The firm of Moore and Thomas had maintained its own nine, and in the season before they had carried off the championship of the commercial teams in Camport. Frank had officiated in the pitcher's box and had an assortment of curves and drops together with great speed that had been the chief factors in the winning of the pennant. Bart had "dug them out of the dirt" at first base.

Billy Waldon, too, had been as quick as lightning in "winging them down" from short.

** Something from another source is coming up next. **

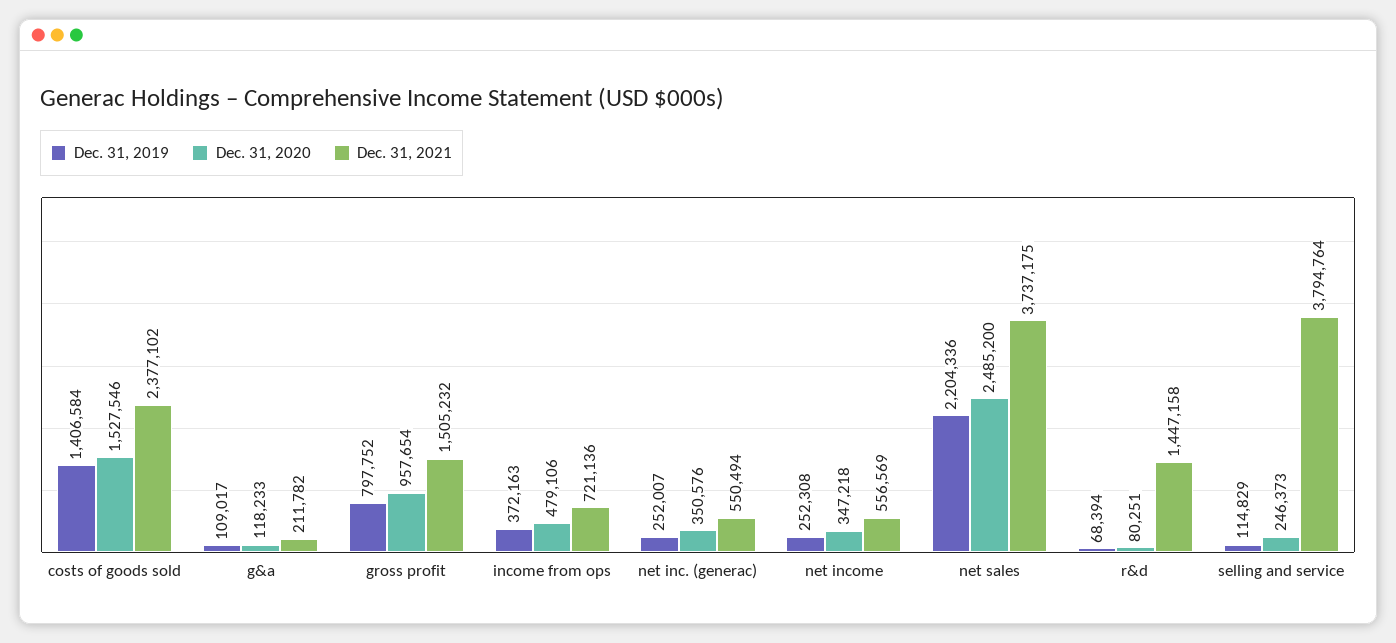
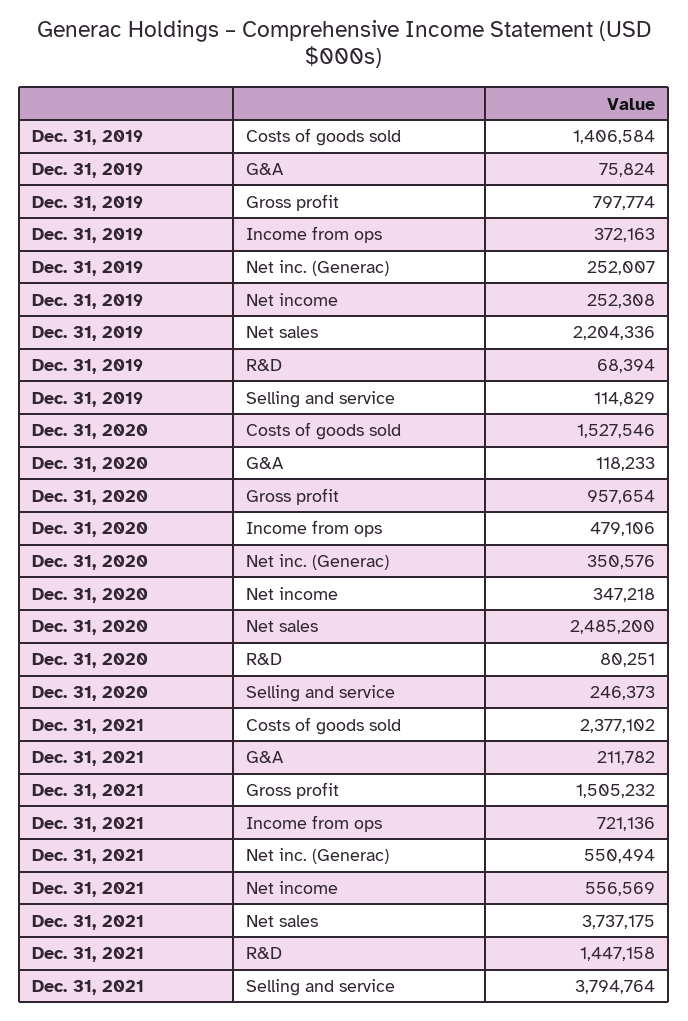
Dec. 31, 2019, g&a: 109017 -> 75824
Dec. 31, 2019, gross profit: 797752 -> 797774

So that their throwing arms were fully developed and they took up this new and grimmer game with the skill born of long practice.

"This ought to be nuts for us when we get to the trenches," remarked Billy, as he cut loose with a grenade in practice that landed within two feet of the object aimed at.

"It sure gives us a big advantage over the Germans," assented Frank. "Of course they're drilled in throwing, but by the time they've started in with it their muscles must seem strange to it. We've been throwing a ball around ever since we were kids. It's in the blood. Our eyes and arms have learned to work together. And then, too, a thing you've learned to do from the love of it must be better done than when it's forced on you."

"Imagine a crack pitcher with a grenade in his hand and the Kaiser a hundred feet away," said Billy with a grin.

"An A1 pitcher wouldn't do a thing to him!" chuckled one of the other recruits.

"Would he put over a bean ball or a fadeaway, do you think?" asked Bart.

"It would be a strike-out, whichever one he used," declared Frank. "The Kaiser would do a fadeaway."